The risk that these stories will never be published is only heightened when there are fewer journalists working in an increasingly concentrated media. Ours is now an “oligarchic media model”, according to Reporters Without Borders, which this year dropped Australia five places in its World Press Freedom rankings. Alongside the supremacy of News Corp and Nine, the AFP raids were cited as a key reason for the slip: “‘National security,’ the grounds given for these raids, is used to intimidate investigative reporters,” the organisation wrote in a brutally efficient assessment.
It has been less of a dramatic shift than a decay, slow but noticeable. According to a May 2019 survey from the Media Entertainment and Arts Alliance, 90 per cent of Australians think the state of our press freedom has deteriorated in the last decade, and 85 per cent of journalists agree.

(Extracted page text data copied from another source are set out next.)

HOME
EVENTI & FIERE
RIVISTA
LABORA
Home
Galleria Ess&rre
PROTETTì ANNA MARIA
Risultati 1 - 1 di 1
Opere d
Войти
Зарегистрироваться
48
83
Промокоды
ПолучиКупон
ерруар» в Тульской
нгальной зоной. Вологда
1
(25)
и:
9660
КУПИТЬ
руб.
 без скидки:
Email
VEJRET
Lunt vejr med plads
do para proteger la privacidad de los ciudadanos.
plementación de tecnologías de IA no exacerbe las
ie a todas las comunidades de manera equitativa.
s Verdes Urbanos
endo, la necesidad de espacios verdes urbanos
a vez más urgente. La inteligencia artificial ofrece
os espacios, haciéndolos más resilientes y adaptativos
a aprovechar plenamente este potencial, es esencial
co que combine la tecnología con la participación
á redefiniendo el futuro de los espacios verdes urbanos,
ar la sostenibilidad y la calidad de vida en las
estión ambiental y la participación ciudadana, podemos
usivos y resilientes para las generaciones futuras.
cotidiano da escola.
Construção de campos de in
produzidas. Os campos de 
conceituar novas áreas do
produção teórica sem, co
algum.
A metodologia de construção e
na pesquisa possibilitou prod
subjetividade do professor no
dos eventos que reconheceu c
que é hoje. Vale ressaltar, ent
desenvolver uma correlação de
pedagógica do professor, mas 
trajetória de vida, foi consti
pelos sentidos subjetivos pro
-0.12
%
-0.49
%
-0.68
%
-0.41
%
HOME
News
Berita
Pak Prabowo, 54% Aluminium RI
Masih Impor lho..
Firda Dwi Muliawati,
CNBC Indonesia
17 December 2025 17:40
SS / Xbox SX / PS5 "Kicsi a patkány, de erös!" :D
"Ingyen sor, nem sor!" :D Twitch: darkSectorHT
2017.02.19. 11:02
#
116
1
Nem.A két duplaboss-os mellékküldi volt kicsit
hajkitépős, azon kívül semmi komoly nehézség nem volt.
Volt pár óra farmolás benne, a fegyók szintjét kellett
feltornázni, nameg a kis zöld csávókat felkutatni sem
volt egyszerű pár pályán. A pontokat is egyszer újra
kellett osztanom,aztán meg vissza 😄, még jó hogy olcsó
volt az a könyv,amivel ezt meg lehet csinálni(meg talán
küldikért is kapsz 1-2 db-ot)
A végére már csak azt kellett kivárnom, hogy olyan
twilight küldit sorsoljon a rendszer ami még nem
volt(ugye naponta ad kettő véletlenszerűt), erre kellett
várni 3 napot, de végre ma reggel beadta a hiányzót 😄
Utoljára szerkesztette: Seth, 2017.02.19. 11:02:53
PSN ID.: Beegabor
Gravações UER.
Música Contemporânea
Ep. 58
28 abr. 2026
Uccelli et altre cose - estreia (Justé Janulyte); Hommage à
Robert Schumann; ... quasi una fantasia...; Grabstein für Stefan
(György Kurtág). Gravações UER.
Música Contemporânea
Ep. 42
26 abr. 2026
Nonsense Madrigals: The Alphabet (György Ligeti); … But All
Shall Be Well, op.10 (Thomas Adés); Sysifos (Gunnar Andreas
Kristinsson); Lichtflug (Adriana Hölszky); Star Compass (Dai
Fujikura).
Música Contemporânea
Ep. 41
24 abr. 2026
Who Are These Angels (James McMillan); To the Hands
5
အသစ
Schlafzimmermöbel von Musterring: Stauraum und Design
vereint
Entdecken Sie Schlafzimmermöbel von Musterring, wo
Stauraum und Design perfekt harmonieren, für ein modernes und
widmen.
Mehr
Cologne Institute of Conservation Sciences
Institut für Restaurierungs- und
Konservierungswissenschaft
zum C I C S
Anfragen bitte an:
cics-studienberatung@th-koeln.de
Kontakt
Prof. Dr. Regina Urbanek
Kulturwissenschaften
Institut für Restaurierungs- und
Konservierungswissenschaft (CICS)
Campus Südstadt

For the most part, the government has baulked at calls for serious reform in the service of a free press. Its greatest concession has been a directive from Attorney-General Christian Porter that any prosecution of a journalist must be signed off by him personally. But this is a gesture that only serves to reinforce the status quo. A press whose freedom is determined by the subjective judgement of one person is not free.
In May 2019, just a month before the raids on Annika Smethurst and the ABC, the Alliance for Journalists’ Freedom published a white paper calling for the introduction of a Media Freedom Act. Such an act would enshrine the principle of freedom of the press in Australian law, enhance protections for whistleblowers and shield journalists from being forced to reveal their sources.
A Media Freedom Act could serve to rebalance the power dynamic between journalists and government. It would allow the Australian media to serve its vital purpose as a check on those we elect to lead us.
“Press freedom is not absolute,” the Home Affairs department was quick to note in a submission to the PJCIS inquiry. “Journalists, like all Australians, are subject to the law of the land.” This is not in dispute. Neither journalists nor media organisations have ever asked for sweeping immunity from the law, merely adequate protections from the threat of criminal prosecution simply for doing their job – and that the government acknowledge it is often not a neutral arbiter of what is in the public interest.
Maddison Connaughton is the editor of The Saturday Paper.